Pritzker Prize 2011 to Eduardo Souto de Moura: acknowledging local context
By Beatriz C. Maturana
According to the words of the Pritzker Prize jury, in the 80’s and at the height of post-modernism, Souto de Moura buildings were “intensely out of fashion”.[1] Souto de Moura deliberately did not give in to the pressure to conform to architectural fashion or fads. Working with and within his own architectural national context has provided Souto de Moura with an abundance of meaningful references to build upon. The jury referred to Souto de Moura’s architectural work in terms of the “echoes of architectural traditions”, “mindful of its context” that reinforces history while, “expanding the range of contemporary expression”.[1] His most challenging, innovative and unconventional trait is that Souto de Moura’s architecture is bravely local.
Braga Municipal Stadium. Photograph by Luís Ferreira Alves. Image source: The Pritzker Architecture Prize. © The Hyatt Foundation |
Souto Moura’ sense of aesthetic is mixed with an elegant expression of traditions that emerge effortlessly through his buildings, whether monumental, as the Braga Municipal Stadium, or modest in scale as his many residential buildings to which both low and high income housing projects attest. Souto de Moura’s buildings display a tranquil aesthetic eloquence built upon knowledge of the crafts, the logical articulation of spaces and functions and a cultural immersion.[2]
Souto de Moura’s architecture is certainly not conceived to join in the race for achieving ‘global’ post-modern architectural iconic status—a contemptible race that more often than not strips architecture from its cultural identity and reduces it to mere imagery. The post-modern idea of multiple perspectives, which Souto de Moura explains as the view that flies have, compels us to resist.
It is like that, and we have to adapt to this factual atomisation of cultural messages. It is so irresistible and devouring of our own time, the one in which we think, in which we receive, that it is a message without a subject— pure flow of everybody and nobody at the same time. Halting that flow, recovering our ability to judge it, is not only a way to resist our dissolution in it, but also of being free. That is going to be increasingly difficult, and so being an architect is going to be increasingly enthralling.[3]

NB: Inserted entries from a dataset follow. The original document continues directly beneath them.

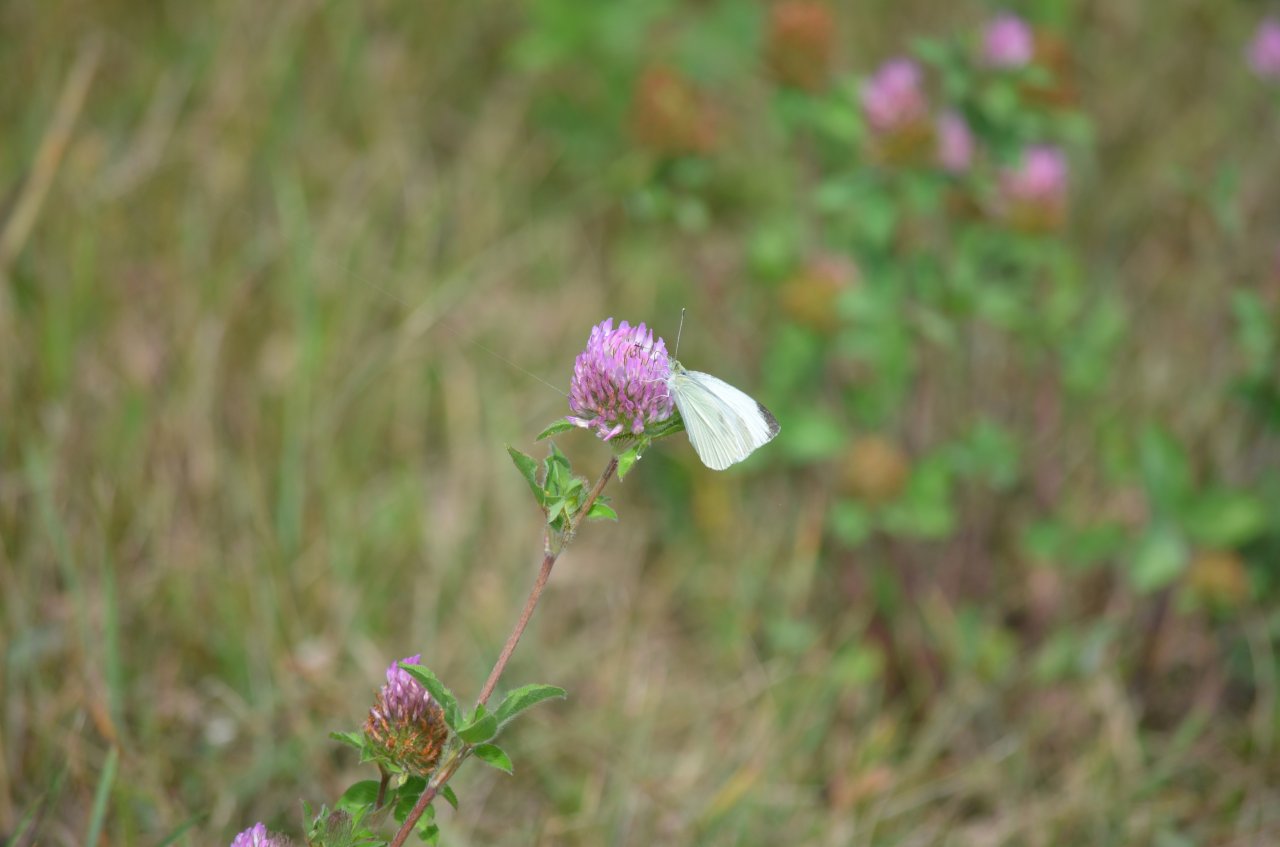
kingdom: Animalia
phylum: Arthropoda
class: Insecta
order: Lepidoptera
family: Pieridae
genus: Pieris
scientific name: Pieris rapae
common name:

His approach to architecture is the opposite of the self-referentiality characterising much of what is produced in the name of post-modern architecture in a globalised world. An approach that renders contemporary architectural referents as socially, culturally and ecologically meaningless in their lack of substance and social purpose. Souto de Moura’s architecture deals with real people, that is, not transient visions applied to a few. Recognition of local cultural assets, being materials, technologies, history and context, provide the strength and calm confidence that Souto de Moura’s architecture exhibits.
Conversion of Santa Maria do Bouro monastery. Photograph by Luís Ferreira Alves. Image source: The Pritzker Architecture Prize. © The Hyatt Foundation |
In another challenge to current architectural preoccupations, Souto Moura, declares that,
There is no ecological architecture, no intelligent architecture and no sustainable architecture — there is only good architecture. There are always problems we must not neglect. For example, energy, resources, costs, social aspects — one must always pay attention to all these.[4]
Cinema House Manoel de Oliveira. Photograph by Luís Ferreira Alves. Image source: © The Hyatt Foundation |
A visit to Portugal’s main cities shows that both contemporary and traditional architecture can co-exist in a manner of convivial and fluent engagement with its cultural and natural context. This is a rich and complex notion of the contemporary that does not involved the utilisation of a fixed set of mainly stylistic trends repeated time and again all over the world.
This year’s award might signify a departure from the coercion to abdicate to global architectural patterns, in favour of a more responsive and responsible architecture, with a sense of beauty and meaning that emanates from within its context and because within is important when designing for people.